Among other things, last night, I picked up a hitch-hiker at three in the morning. Before you get hysterical, let me explain.
I was leaving the apartment to pick Linda up from the casino. There was almost no one out: the night of Good Friday, the early morning darkness finally winning over the ambient city-light. At the bus station at the corner of Broadway and Claiborne, there was a ghostly figure. She had no shoes on. She wore a cocktail dress. Her eyes were coal smudges onto her face. There was no indication, other than her standing and breathing, as to whether or not she was alive.
Naturally, I looked away. Living in cities, you find this action easy, if a little embarrassing.
Out of my peripheral vision, I saw her arm jut out, thumb up. I was the only car on the road, but pretended she was not signaling for me. The light was red and I stayed there transfixed for an eternity.

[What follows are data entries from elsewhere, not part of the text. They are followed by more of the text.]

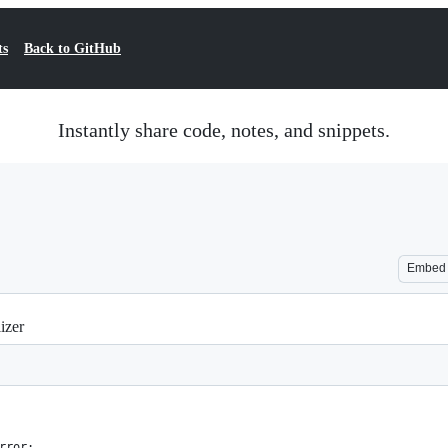
ts
Back to GitHub
Instantly share code, notes, and snippets.
Embed
izer
rror: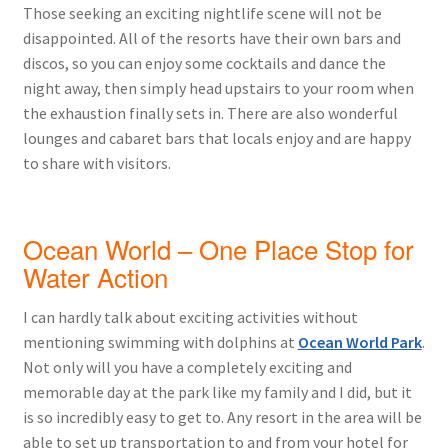
Those seeking an exciting nightlife scene will not be
disappointed. All of the resorts have their own bars and
discos, so you can enjoy some cocktails and dance the
night away, then simply head upstairs to your room when
the exhaustion finally sets in. There are also wonderful
lounges and cabaret bars that locals enjoy and are happy
to share with visitors.
Ocean World – One Place Stop for
Water Action
I can hardly talk about exciting activities without
mentioning swimming with dolphins at
Ocean World Park
.
Not only will you have a completely exciting and
memorable day at the park like my family and I did, but it
is so incredibly easy to get to. Any resort in the area will be
able to set up transportation to and from your hotel for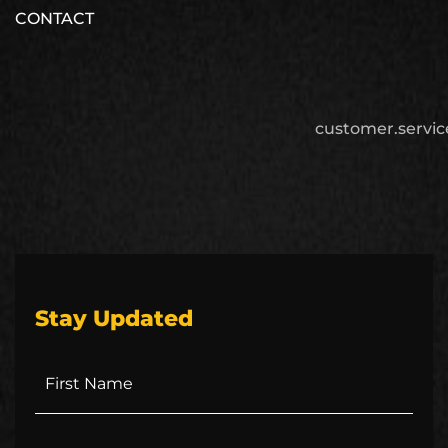
CONTACT
customer.servi
Stay Updated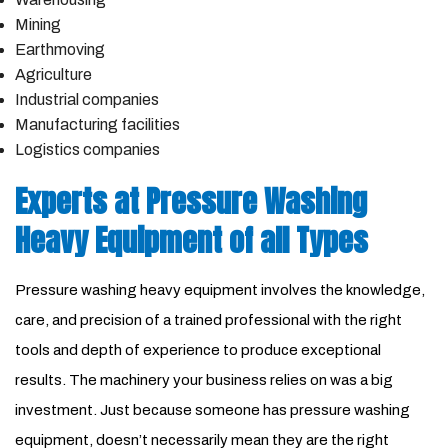
Mining
Earthmoving
Agriculture
Industrial companies
Manufacturing facilities
Logistics companies
Experts at Pressure Washing
Heavy Equipment of all Types
Pressure washing heavy equipment involves the knowledge,
care, and precision of a trained professional with the right
tools and depth of experience to produce exceptional
results. The machinery your business relies on was a big
investment. Just because someone has pressure washing
equipment, doesn’t necessarily mean they are the right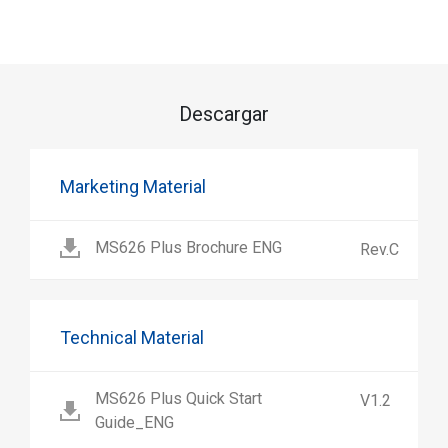
Descargar
Marketing Material
MS626 Plus Brochure ENG
Rev.C
Technical Material
MS626 Plus Quick Start
V1.2
Guide_ENG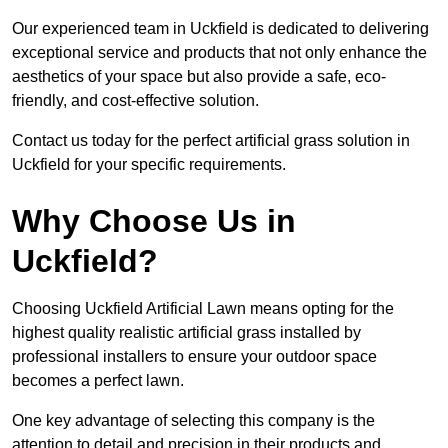
Our experienced team in Uckfield is dedicated to delivering
exceptional service and products that not only enhance the
aesthetics of your space but also provide a safe, eco-
friendly, and cost-effective solution.
Contact us today for the perfect artificial grass solution in
Uckfield for your specific requirements.
Why Choose Us in
Uckfield?
Choosing Uckfield Artificial Lawn means opting for the
highest quality realistic artificial grass installed by
professional installers to ensure your outdoor space
becomes a perfect lawn.
One key advantage of selecting this company is the
attention to detail and precision in their products and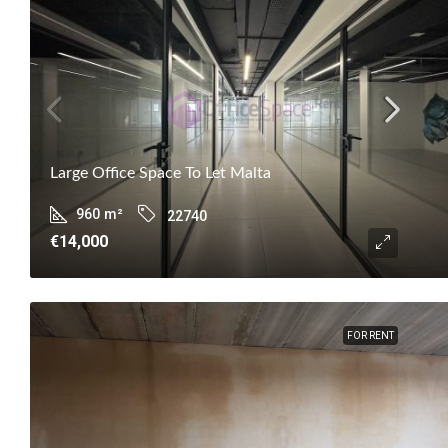
Large Office Space To Let Malta
960
m²
22740
€14,000
FOR RENT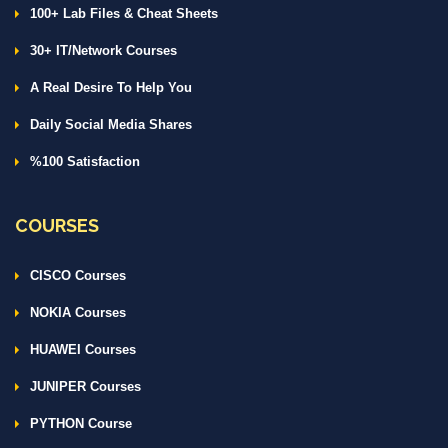
100+ Lab Files & Cheat Sheets
30+ IT/Network Courses
A Real Desire To Help You
Daily Social Media Shares
%100 Satisfaction
COURSES
CISCO Courses
NOKIA Courses
HUAWEI Courses
JUNIPER Courses
PYTHON Course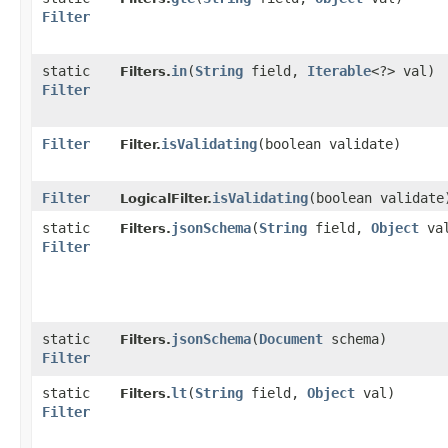
Filter
static
in
​(
String
field,
Iterable
<?> val)
Filters.
Filter
Filter
isValidating
​(boolean validate)
Filter.
Filter
isValidating
​(boolean validate
LogicalFilter.
static
jsonSchema
​(
String
field,
Object
va
Filters.
Filter
static
jsonSchema
​(
Document
schema)
Filters.
Filter
static
lt
​(
String
field,
Object
val)
Filters.
Filter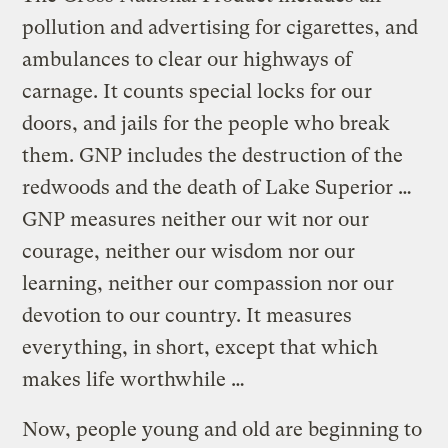
pollution and advertising for cigarettes, and
ambulances to clear our highways of
carnage. It counts special locks for our
doors, and jails for the people who break
them. GNP includes the destruction of the
redwoods and the death of Lake Superior …
GNP measures neither our wit nor our
courage, neither our wisdom nor our
learning, neither our compassion nor our
devotion to our country. It measures
everything, in short, except that which
makes life worthwhile …
Now, people young and old are beginning to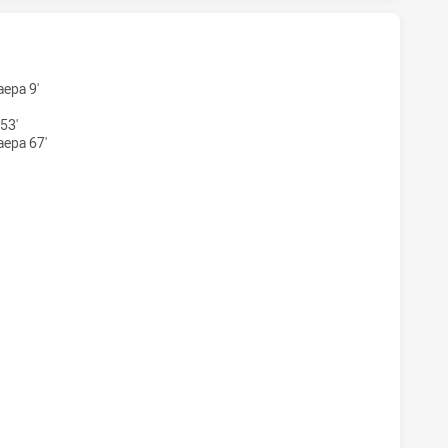
TS HAS ACHIEVED 5 TRIES MOUNTIES HAS ACHIEVED 4 TRIES
aepa 9'
53'
aepa 67'
TS HAS ACHIEVED 5 CONVERSIONS FROM 0 ATTEMPTS.MOUNT
S HAS ACHIEVED 0 SIN BINS MOUNTIES HAS ACHIEVED 1 SIN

She looked at the dearth of oncoming traffic and crossed over to my little car in the middle lane.
Normally, I'd have waved her off. But she was frantic and young. I rolled down my window. "Can you please take me home?" I noticed the pallor and death stain from before was her mascara smudged about her face. "I'm a law student." "Please." I waited until I saw both her hands holding nothing. "Please."
I opened the door. I said, "My fiancée's going to kill me."
Turns out, she was more afraid than I was, though less of a coward. She cried and tried to make small talk. As far as I could tell, her story was true: her boyfriend left her on her 28th birthday, somehow stranding her on the side of Claiborne. When I dropped her off at the Garden District mansion she lived in, she was incredulous that she had no shoes.
Afterwards, I was exhilarated as I told Linda. But what I was thinking the whole time is this: why don't we stop for anyone? Often I see accidents or people with car trouble, and the most I do is feel guilty. Same goes for chairs in the middle of the road, abandoned animals, and certainly hitchhikers. Something's changed here. Maybe it's New Orleans, maybe it's America. But you don't stop anymore.
I think to myself, what if I hadn't stopped this time? But worse, what about all the times I haven't stopped?
In terms of culture, New Orleans bills itself as the big easy, right? A place where people can get along and help one another. Cajuns think this of themselves too. So does about any culture I can think of. But the truth of the matter is that something's gone awry. Nothing is safe. Except maybe the lone hitchhiker, a 28-year-old blonde in a cocktail dress sans shoes.